The messaging app will still be fined $200,000 for each day it fails to provide authorities with data on alleged neo-Nazis.
A Brazilian judge on Saturday suspended an injunction that saw the Telegram messaging app blocked across the entire country. The service was blocked after the Brazilian authorities requested user data on alleged neo-Nazi criminals, which the company says is impossible to provide.
In a ruling published on Saturday, a federal judge in the state of Espirito Santo declared that “it is not reasonable” to restrict the “freedom of communication of thousands of people” who have nothing to do with the criminal case being investigated, G1 news reported.
Google, Apple, and four Brazilian telecom companies were ordered by a Brazilian court last week to remove Telegram from their app stores and block access to the platform, after the company failed to turn over data on the administrators of a neo-Nazi group chat to investigators.
Police demanded access to the data after determining that a 16-year-old who shot four people dead and wounded nearly a dozen more at two schools in Aracruz in November had been spreading anti-Semitic content on Telegram groups, and had shared bomb-making tutorials and videos depicting violent deaths.
Telegram’s Russian-born CEO, Pavel Durov, vowed to appeal the ban, stating that the data requested by law enforcement was “impossible for us to obtain.” Telegram delivered some of the data, but did not supply the contact numbers of the administrators.
The court imposed a fine of 1 million reals ($198,000) per day as long as Telegram continued to withhold the rest of the data.
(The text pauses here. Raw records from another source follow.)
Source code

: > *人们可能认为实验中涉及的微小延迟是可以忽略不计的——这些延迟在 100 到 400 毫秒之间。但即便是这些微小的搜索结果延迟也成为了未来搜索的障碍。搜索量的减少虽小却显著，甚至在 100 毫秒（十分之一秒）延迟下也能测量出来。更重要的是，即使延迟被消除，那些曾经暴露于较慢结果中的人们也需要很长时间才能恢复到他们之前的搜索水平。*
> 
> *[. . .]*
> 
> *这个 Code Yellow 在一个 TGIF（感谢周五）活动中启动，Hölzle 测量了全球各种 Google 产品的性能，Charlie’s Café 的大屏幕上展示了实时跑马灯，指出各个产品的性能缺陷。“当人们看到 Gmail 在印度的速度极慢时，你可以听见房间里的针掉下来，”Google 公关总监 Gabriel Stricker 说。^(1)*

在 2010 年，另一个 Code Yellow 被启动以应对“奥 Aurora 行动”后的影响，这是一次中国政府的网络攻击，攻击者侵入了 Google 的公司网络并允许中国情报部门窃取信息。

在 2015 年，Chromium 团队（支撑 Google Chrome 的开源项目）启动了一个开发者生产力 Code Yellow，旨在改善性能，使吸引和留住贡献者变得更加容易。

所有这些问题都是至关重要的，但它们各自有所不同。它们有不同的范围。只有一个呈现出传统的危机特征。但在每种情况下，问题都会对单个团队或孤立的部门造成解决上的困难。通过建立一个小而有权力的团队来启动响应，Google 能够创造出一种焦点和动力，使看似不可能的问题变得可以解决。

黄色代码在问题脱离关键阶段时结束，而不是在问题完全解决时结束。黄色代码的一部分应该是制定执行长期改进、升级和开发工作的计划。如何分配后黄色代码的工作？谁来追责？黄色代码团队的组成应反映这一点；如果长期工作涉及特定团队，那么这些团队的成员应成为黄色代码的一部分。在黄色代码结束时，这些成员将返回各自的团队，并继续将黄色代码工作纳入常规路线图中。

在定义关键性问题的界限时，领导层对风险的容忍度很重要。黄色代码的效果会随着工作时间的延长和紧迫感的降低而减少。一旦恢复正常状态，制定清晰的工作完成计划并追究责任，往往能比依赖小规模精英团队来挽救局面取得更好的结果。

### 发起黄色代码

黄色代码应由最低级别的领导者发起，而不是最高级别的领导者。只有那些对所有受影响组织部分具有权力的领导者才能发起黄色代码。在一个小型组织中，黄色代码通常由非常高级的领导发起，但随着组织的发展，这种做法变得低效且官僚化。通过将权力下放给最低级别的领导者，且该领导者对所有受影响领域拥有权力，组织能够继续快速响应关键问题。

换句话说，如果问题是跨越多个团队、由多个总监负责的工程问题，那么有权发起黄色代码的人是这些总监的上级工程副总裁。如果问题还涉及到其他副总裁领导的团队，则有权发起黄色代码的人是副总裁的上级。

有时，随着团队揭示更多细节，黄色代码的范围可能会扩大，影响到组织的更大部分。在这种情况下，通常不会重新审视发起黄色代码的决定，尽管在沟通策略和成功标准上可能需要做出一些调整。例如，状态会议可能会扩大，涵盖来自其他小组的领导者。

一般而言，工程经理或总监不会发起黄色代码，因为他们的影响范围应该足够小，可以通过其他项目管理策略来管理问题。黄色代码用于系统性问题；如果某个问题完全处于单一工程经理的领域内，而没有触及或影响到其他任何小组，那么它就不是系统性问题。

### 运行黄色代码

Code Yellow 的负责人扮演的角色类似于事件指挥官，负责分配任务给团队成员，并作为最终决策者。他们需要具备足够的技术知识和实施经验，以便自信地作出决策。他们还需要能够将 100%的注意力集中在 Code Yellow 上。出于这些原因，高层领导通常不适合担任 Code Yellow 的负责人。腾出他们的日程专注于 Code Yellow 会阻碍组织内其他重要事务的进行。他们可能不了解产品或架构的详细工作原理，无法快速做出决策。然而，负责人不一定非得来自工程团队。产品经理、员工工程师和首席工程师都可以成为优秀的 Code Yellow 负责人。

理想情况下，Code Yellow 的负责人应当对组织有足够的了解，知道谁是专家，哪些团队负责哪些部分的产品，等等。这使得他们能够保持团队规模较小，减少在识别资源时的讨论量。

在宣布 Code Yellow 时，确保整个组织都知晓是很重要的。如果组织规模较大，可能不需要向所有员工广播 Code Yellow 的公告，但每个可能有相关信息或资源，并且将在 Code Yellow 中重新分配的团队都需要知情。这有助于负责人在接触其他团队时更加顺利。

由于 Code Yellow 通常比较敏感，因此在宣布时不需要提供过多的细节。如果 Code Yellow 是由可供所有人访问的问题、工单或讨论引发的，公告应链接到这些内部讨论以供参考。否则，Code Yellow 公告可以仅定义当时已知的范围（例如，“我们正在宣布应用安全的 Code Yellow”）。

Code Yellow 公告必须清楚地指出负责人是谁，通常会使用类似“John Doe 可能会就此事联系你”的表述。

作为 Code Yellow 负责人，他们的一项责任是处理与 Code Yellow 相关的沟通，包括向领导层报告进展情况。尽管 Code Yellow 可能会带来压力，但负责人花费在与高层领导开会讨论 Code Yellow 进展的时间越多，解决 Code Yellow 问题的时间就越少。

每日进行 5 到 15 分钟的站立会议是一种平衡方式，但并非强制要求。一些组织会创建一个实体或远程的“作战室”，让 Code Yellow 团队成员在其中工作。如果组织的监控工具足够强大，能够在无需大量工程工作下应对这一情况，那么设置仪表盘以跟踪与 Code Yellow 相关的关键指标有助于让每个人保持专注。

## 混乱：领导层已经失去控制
The judge in Espirito Santo ruled on Saturday that this fine would remain in place.
The Brazilian government previously acted to suspend Telegram last year, alleging that the platform refused to comply with requests to stop the spread of “disinformation.” The company was then fined in January for refusing to suspend the account of right-wing lawmaker Nikolas Ferreira.
In a statement on Thursday, Durov said that in cases where local laws clash with his platform’s commitment to privacy, Telegram sometimes chooses “to leave such markets.”
“No matter the cost, we will stand up for our users in Brazil and their right to private communication,” he wrote.